Longtemps vécu comme une enclave au milieu des villes du sud francilien, Paris-Orly change d’époque. Relié au réseau métropolitain depuis le prolongement de la ligne 14, l’aéroport aborde la décennie avec une double ambition : rester une porte d’entrée mondiale de la France tout en devenant un meilleur voisin et un moteur d’emploi pour son territoire.
Un hub désenclavé
L’arrivée du métro automatique a changé la donne : Orly est désormais à une vingtaine de minutes du cœur de Paris, sans rupture de charge. Ce désenclavement profite d’abord aux dizaines de milliers de salariés de la plateforme, dont une large part réside dans les communes voisines du Val-de-Marne et de l’Essonne. À l’horizon de la ligne 18, l’aéroport sera également connecté au plateau de Saclay et à l’ouest francilien.
Les chantiers de la décennie
Modernisation des terminaux
Parcours passagers simplifiés et espaces d’accueil remis aux standards des grands hubs internationaux, dans une emprise foncière qui ne peut guère s’étendre.
Décarbonation au sol
Les engins de piste basculent vers l’électrique, alimentés en partie par des ombrières photovoltaïques — sans concerner les avions eux-mêmes.

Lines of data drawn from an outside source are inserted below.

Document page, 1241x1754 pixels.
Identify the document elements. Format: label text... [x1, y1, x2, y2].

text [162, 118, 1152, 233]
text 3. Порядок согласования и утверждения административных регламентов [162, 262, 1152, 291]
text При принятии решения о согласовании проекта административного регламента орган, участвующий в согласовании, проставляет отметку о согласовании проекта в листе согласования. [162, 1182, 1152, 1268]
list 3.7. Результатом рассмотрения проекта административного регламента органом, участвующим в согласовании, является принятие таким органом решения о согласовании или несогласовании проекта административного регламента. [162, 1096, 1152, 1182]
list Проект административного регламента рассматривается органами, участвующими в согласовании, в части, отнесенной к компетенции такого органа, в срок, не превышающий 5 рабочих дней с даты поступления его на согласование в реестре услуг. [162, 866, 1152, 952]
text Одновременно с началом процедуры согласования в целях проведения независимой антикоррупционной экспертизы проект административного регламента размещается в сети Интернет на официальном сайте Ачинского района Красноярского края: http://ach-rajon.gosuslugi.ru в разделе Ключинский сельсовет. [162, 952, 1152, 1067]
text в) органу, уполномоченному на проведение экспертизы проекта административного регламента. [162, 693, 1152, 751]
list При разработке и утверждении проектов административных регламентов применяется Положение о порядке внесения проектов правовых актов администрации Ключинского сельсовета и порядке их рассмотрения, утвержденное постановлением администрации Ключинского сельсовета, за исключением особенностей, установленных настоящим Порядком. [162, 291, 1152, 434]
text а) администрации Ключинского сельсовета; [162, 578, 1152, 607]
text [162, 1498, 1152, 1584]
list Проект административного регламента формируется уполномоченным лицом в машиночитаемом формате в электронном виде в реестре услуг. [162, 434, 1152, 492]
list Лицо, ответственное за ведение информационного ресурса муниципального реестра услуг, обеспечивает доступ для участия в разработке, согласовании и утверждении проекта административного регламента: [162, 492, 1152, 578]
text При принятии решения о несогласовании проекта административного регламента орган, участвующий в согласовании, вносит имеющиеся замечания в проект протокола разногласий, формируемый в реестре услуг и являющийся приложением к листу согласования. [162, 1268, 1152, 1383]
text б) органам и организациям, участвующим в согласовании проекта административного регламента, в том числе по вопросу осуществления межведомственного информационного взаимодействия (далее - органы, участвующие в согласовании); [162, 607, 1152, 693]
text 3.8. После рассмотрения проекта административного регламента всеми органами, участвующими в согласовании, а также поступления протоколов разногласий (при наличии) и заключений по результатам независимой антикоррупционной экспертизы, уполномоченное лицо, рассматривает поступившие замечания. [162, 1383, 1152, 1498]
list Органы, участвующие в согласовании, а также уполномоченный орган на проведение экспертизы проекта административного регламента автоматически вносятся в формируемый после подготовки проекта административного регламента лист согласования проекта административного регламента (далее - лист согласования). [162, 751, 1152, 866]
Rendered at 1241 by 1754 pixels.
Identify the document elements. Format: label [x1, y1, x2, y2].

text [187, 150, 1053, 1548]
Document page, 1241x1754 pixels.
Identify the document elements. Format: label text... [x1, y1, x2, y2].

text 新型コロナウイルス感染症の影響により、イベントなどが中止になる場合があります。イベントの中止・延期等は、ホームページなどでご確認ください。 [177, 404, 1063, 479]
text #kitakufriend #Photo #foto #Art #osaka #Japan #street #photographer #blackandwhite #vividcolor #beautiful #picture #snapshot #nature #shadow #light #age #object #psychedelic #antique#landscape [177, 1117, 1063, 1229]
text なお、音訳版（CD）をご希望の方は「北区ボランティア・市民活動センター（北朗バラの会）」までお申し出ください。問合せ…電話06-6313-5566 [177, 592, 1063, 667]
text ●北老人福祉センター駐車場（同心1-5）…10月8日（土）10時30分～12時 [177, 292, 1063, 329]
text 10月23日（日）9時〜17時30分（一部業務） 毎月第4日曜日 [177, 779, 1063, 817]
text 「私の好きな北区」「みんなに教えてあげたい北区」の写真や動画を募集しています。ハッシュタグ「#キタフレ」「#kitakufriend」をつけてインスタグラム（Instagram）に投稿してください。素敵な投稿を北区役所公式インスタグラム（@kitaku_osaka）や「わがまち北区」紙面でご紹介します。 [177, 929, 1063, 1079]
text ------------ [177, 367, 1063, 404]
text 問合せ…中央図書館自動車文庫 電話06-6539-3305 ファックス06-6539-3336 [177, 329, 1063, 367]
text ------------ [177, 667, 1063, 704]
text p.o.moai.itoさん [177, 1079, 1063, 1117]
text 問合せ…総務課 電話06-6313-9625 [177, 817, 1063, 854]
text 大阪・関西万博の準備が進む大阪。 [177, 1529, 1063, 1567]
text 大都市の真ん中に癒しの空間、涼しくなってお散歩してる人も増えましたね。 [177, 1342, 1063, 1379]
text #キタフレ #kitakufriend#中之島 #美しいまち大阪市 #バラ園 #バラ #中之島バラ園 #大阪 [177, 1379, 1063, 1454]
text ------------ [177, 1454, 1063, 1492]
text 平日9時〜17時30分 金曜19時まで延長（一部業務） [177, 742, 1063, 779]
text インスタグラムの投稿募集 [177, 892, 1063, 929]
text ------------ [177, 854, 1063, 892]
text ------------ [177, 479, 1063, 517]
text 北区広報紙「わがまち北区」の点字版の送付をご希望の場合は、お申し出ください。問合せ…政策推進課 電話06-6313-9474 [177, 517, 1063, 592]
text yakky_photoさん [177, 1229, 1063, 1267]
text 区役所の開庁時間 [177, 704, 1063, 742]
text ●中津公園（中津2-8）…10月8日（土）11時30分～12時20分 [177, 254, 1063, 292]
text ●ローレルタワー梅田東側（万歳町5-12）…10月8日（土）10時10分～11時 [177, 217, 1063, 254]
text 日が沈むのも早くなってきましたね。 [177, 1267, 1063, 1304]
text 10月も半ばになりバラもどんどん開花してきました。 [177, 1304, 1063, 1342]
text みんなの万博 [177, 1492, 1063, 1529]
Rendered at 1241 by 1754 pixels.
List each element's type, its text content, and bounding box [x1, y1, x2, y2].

Insertion urbaine et emploi local
Réduction des nuisances aux abords, continuités piétonnes vers les quartiers voisins, filières de formation aéroportuaires pour les habitants du territoire.
L’équilibre à trouver
L’avenir d’Orly cristallise un débat très métropolitain : comment concilier la fonction mondiale d’une infrastructure et la qualité de vie de ceux qui vivent dessous ? Vu du ciel, la frontière est ténue — quelques centaines de mètres séparent parfois le bout d’une piste des premiers jardins pavillonnaires. Couvre-feu nocturne, plafonnement des créneaux, trajectoires : le cadre réglementaire fixe des limites que les riverains veulent voir consolidées, quand les acteurs économiques plaident pour la visibilité à long terme.

C’est précisément ce dialogue — ambition mondiale contre ancrage local — qui fera de Paris-Orly 2035 un cas d’école du développement métropolitain.
Grand Paris Développement suivra ce dossier dans la durée.